I w takiej sytuacji znalazł się Ola Källenius , CEO Mercedesa. Dyrektor naczelny nieustannie żongluje każdym oświadczeniem lub ogłoszeniem, które wygłasza, próbując złagodzić cios. Ostatnią okazją był niedawny wywiad dla niemieckiego medium Auto Motor und Sport , gdzie po raz kolejny powtórzył słynne powiedzenie „gdzie mówię, mówię Diego” : „ Zaawansowane technologicznie silniki spalinowe zelektryfikowane będą działać dłużej, niż pierwotnie planowano. Dokonaliśmy tej zmiany kursu”, powiedział CEO niemieckiej firmy.
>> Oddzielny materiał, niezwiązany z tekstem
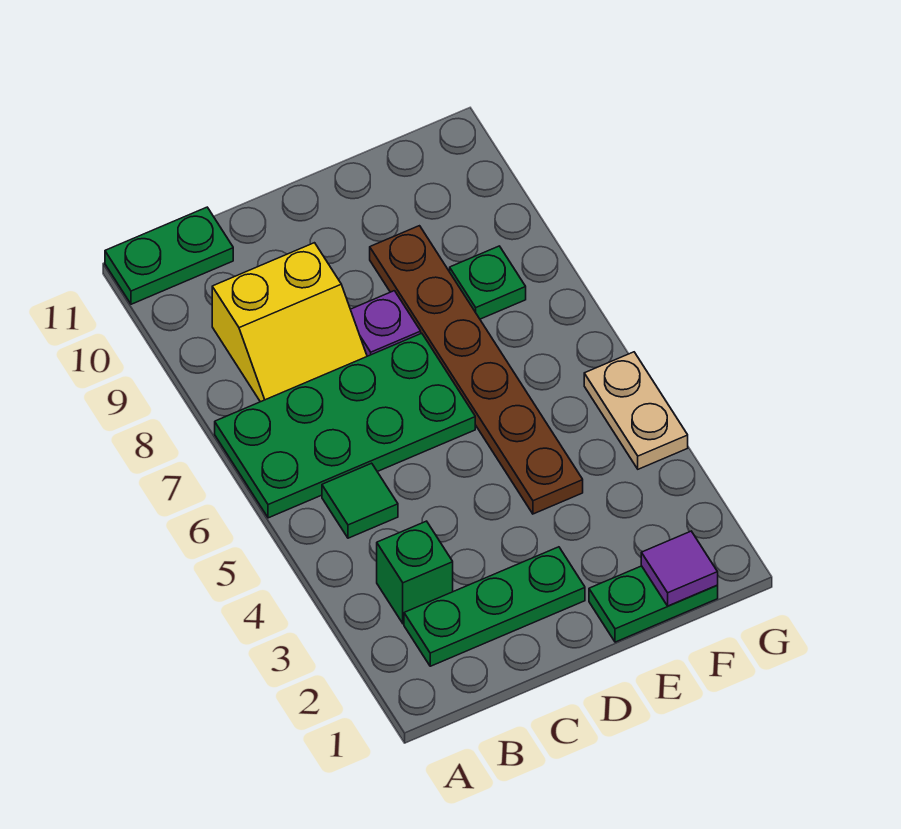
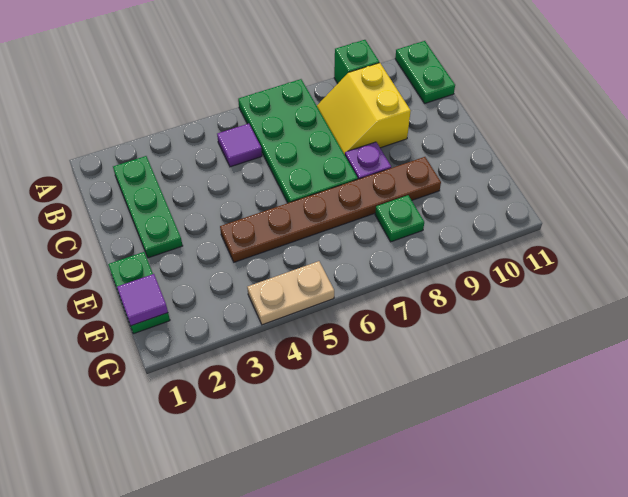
green 1x1 brick [377,521,453,624] -> green 1x1 brick moved to [334,40,379,84]
green 1x1 tile [322,463,398,538] -> purple 1x1 tile [217,124,262,167]

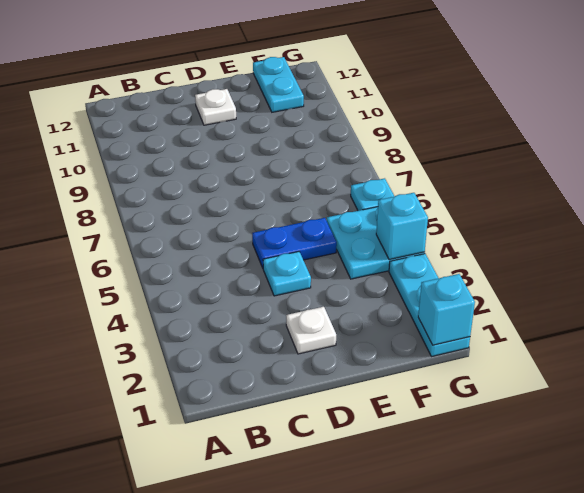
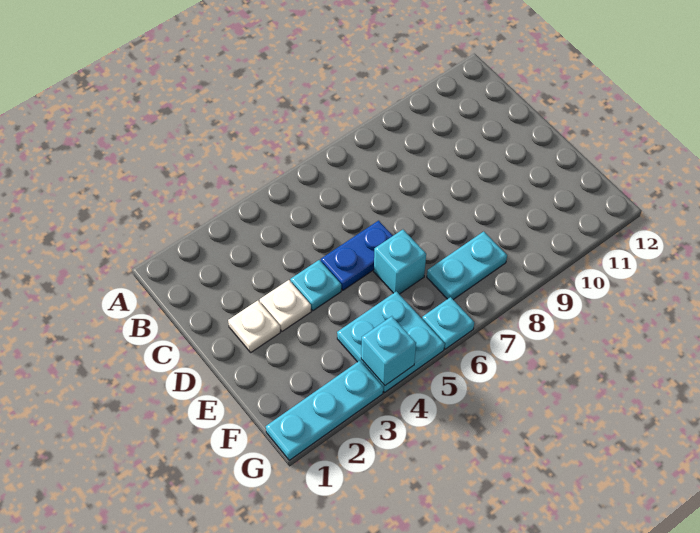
blue 1x2 plate [252,218,337,268] -> blue 1x2 plate turned to [321,221,393,290]
white 1x1 plate [195,89,236,125] -> white 1x1 plate moved to [260,280,311,331]
cyan 1x2 plate [253,57,304,112] -> cyan 1x2 plate moved to [427,231,507,300]
cyan 1x1 brick [418,274,475,345] -> cyan 1x1 brick moved to [374,230,426,294]

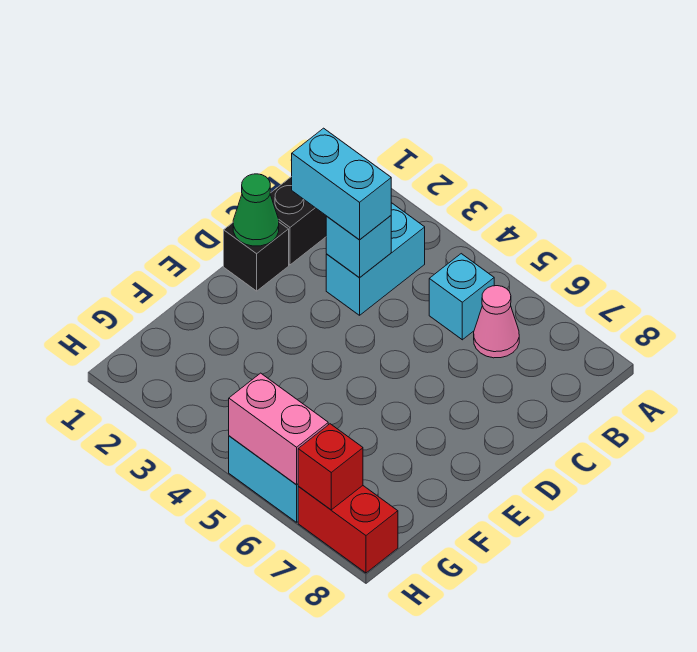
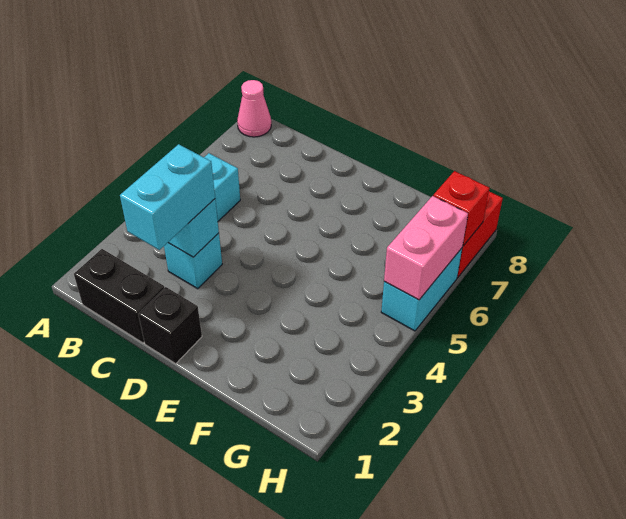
cyan 1x2 brick [326,203,425,315] -> cyan 1x1 brick [164,233,222,289]
pink 1x1 cone [474,286,519,358] -> pink 1x1 cone moved to [237,80,271,137]
green 1x1 cone [233,174,279,246] -> none

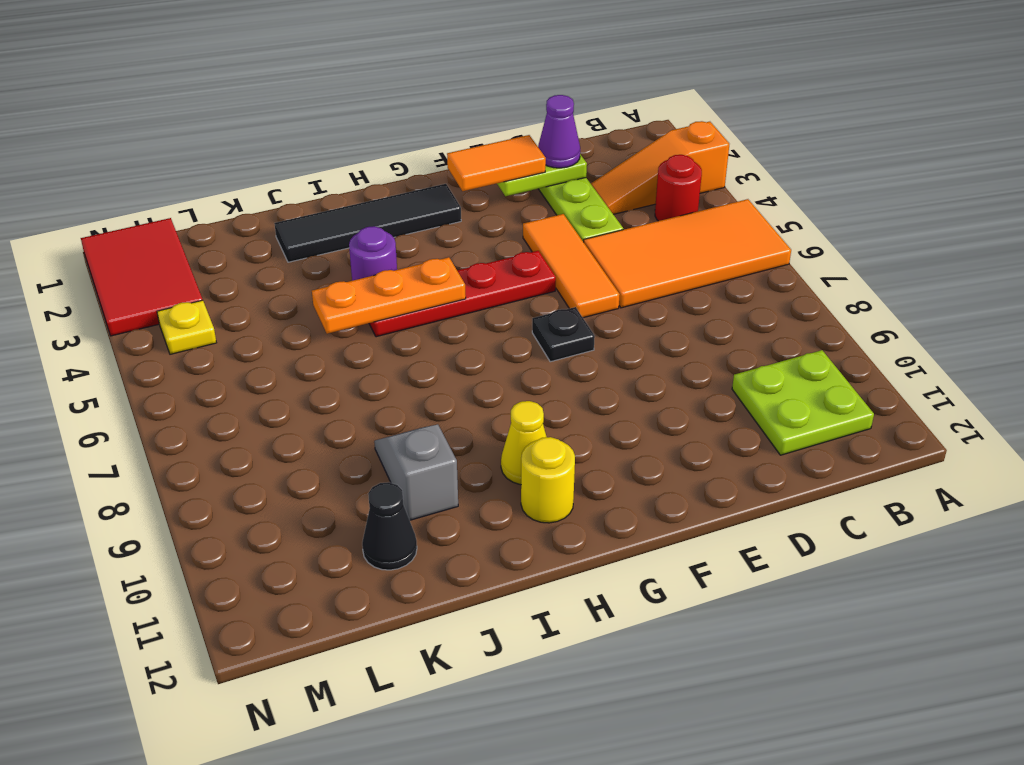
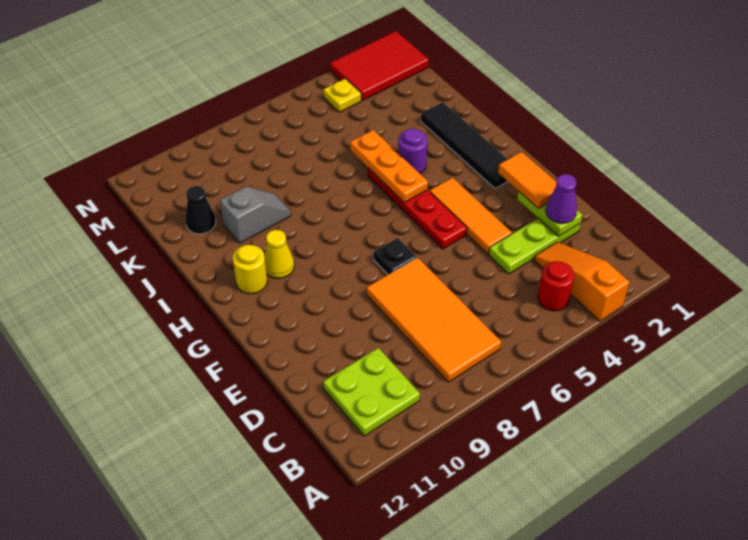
orange 2x4 tile [584,199,791,308] -> orange 2x4 tile moved to [367,258,501,382]
orange 1x3 tile [523,214,620,318] -> orange 1x3 tile turned to [430,178,512,254]

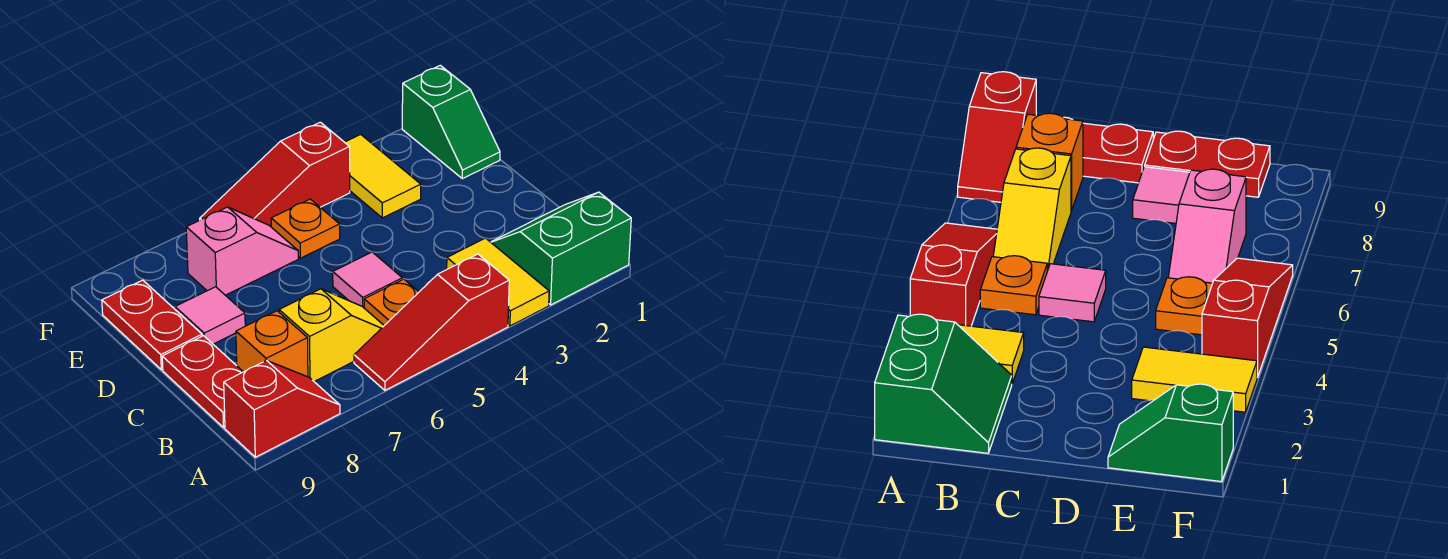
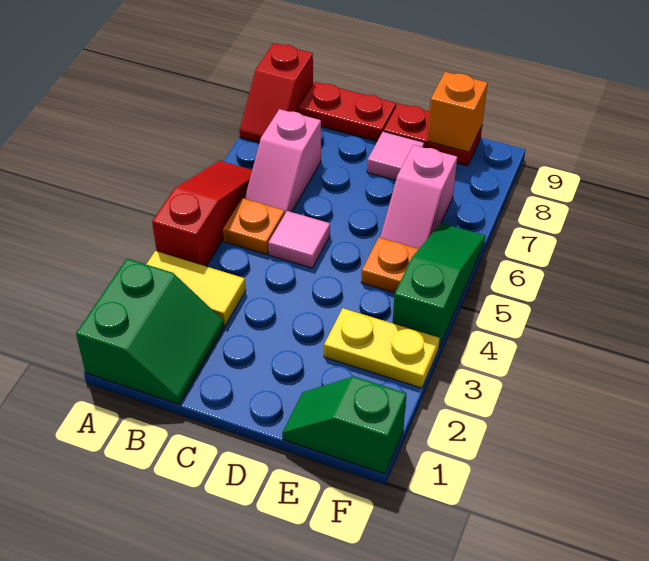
yellow 1x2 slope [279,289,384,381] -> pink 1x2 slope [245,109,321,213]
orange 1x1 brick [236,311,308,377] -> orange 1x1 brick moved to [427,72,488,152]
yellow 1x2 tile [345,135,421,218] -> yellow 1x2 plate [324,308,440,388]
red 1x3 slope [200,122,350,227] -> green 1x3 slope [393,223,485,347]

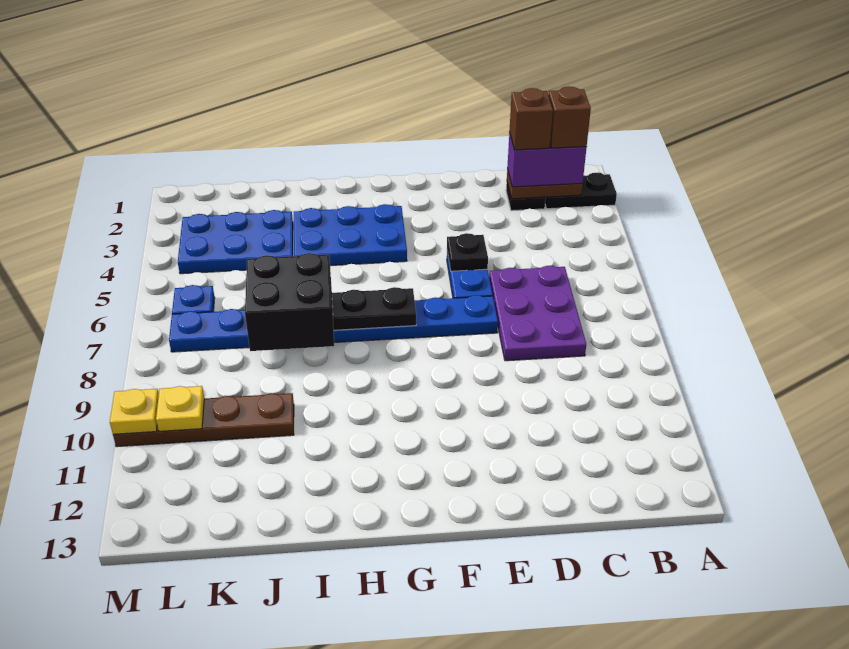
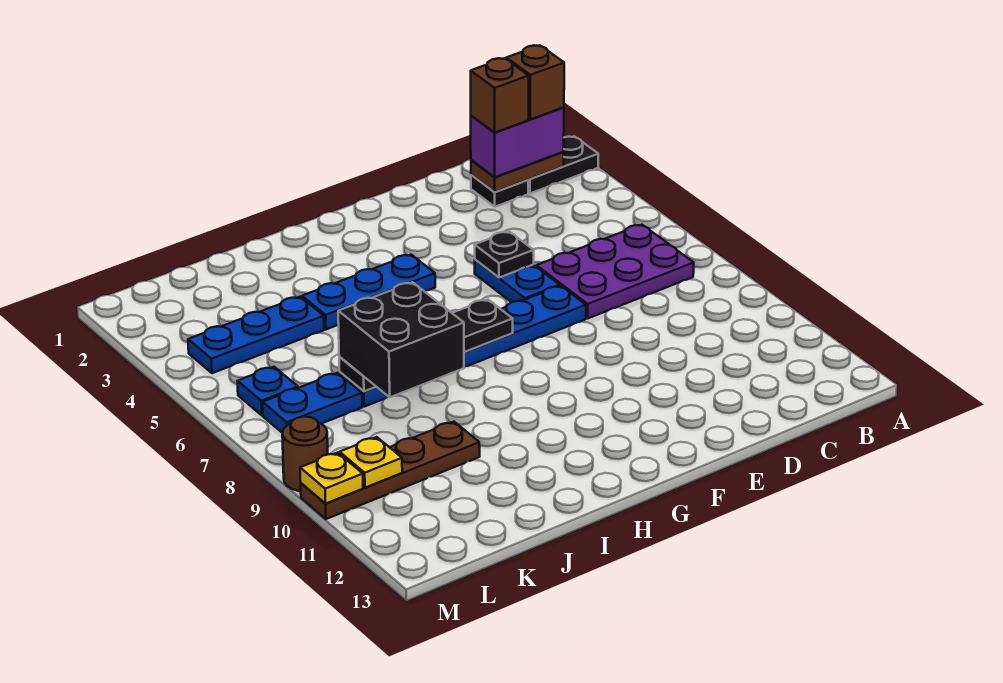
purple 2x3 plate [489,266,586,361] -> purple 2x3 plate turned to [537,225,694,318]
blue 2x3 plate [294,204,407,266] -> blue 1x3 plate [302,255,435,329]
blue 2x3 plate [178,210,293,274] -> blue 1x3 plate [188,297,324,373]
none -> brown 1x1 round brick [282,417,328,491]

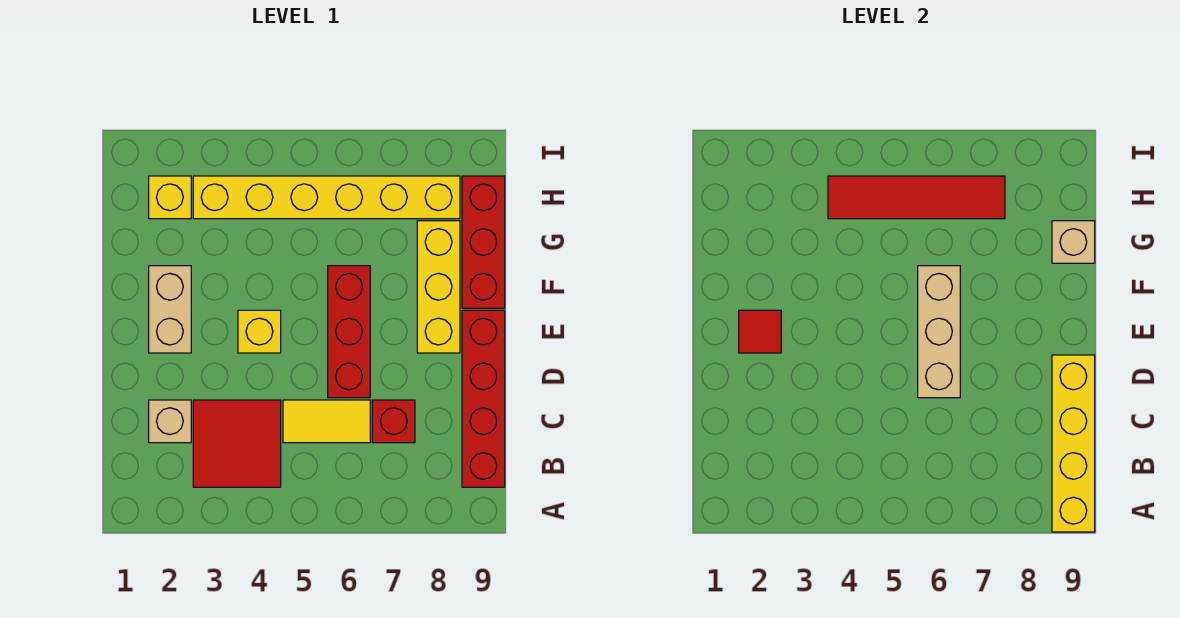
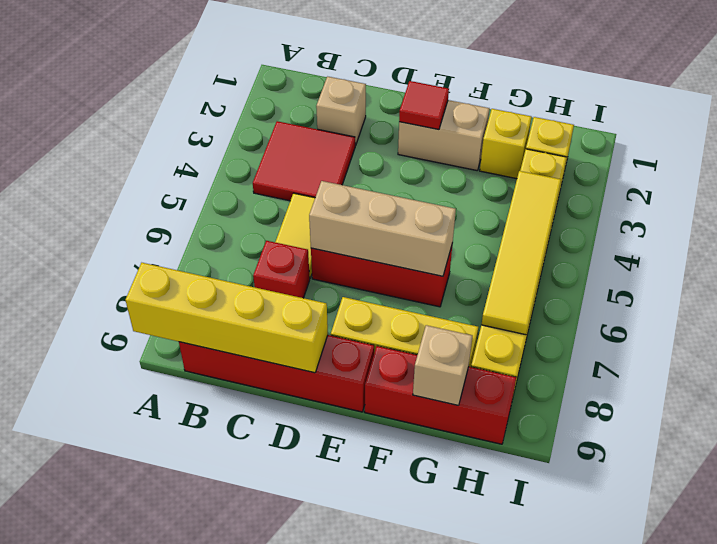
yellow 1x1 brick [238,310,281,353] -> yellow 1x1 brick moved to [480,109,532,179]
red 1x4 tile [828,176,1005,219] -> yellow 1x4 tile [481,171,561,335]

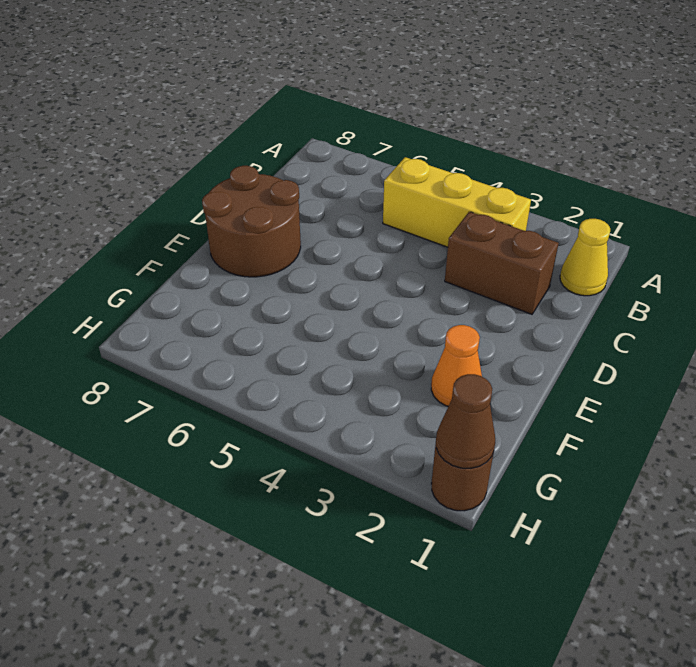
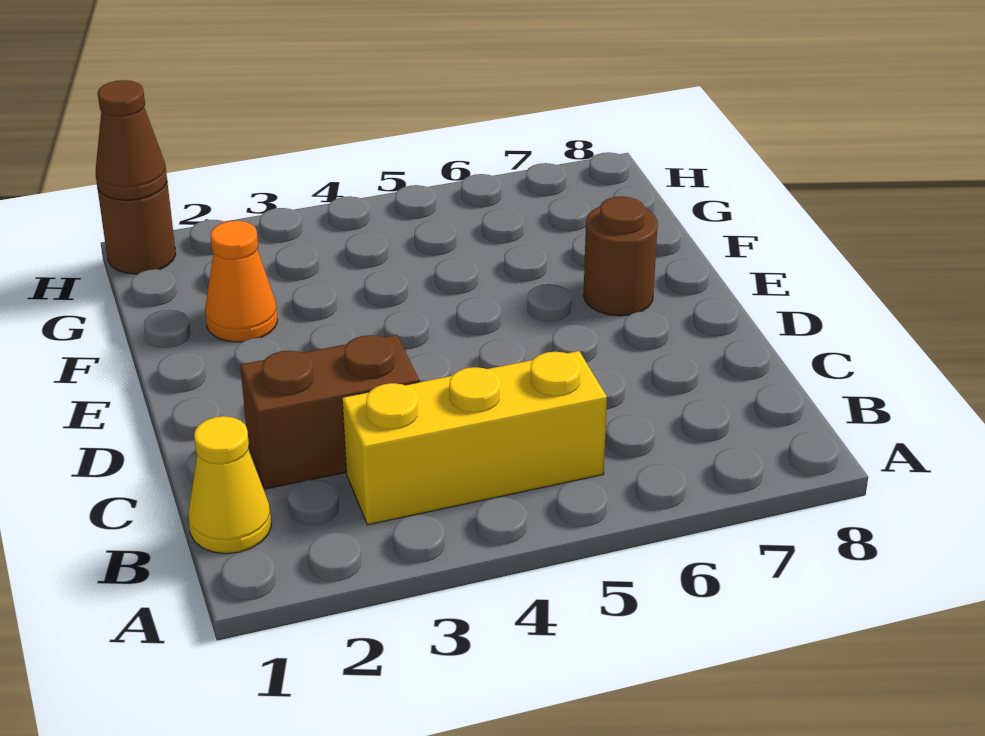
brown 2x2 round brick [202,166,301,277] -> brown 1x1 round brick [583,196,658,316]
„Ale dosłownie używamy elektryczności, nie tylko benzyny. Myślę, że najbardziej racjonalnym rozwiązaniem w obecnej sytuacji jest to, aby uznany producent oferował obie technologie i nie zaniedbywał żadnej z nich” – powiedział CEO marki gwiazdorskiej podczas nieformalnej prezentacji nowego, w 100% elektrycznego Mercedesa GLC dla wspomnianego magazynu.

Nagłówek w niemieckiej gazecie nie mógł być bardziej wymowny: „Czy los Oli Källeniusa zależy od tego samochodu?” Według magazynu „jeśli samochód zawiedzie, strategia elektryczna Mercedesa zawiedzie”. Takie słowa wypowiedział Birgit Priemer, redaktor naczelny magazynu. To nic. Prawda jest taka, że transformacja elektryczna Mercedesa-Benza utknęła w martwym punkcie, a jeśli sprzedaż nowego elektrycznego Mercedesa GLC nie nadąży za resztą gamy benzynowej, na horyzoncie może pojawić się burza .
Källenius musi coś wiedzieć i chwali się podczas wywiadu, twierdząc, że ma kilka sztuczek w rękawie: „ Nowy CLA to powitanie całej rodziny. Następnie pojawią się główne segmenty z elektrycznymi wersjami GLC, Klasy C i Klasy E. Nadal mamy wiele projektów w fazie rozwoju ”, chwali się szwedzki dyrektor.
Przyszłe projekty, których Ola Källenius nie chciał ujawnić, ale które wydają się mieć wspólny wątek: Chiny. W kwietniu tego roku dyrektor wziął udział w Międzynarodowym Salonie Samochodowym w Szanghaju, aby pochwalić się swoją placówką i znaczeniem azjatyckiego giganta, o czym donosi magazyn Forbes: „ Chiny są naszym najważniejszym i kluczowym rynkiem dla naszych innowacji technicznych” — stwierdził dyrektor generalny ze Szwabii. Tak ważne, że nie wahał się stwierdzić, że taryfy między UE a Chinami byłyby kontrproduktywne: „ Musimy dążyć do korzyści dla wszystkich . Czysta bariera taryfowa jest najbardziej tępym instrumentem, jaki można zastosować” — odpowiedział dyrektor. To wszystko.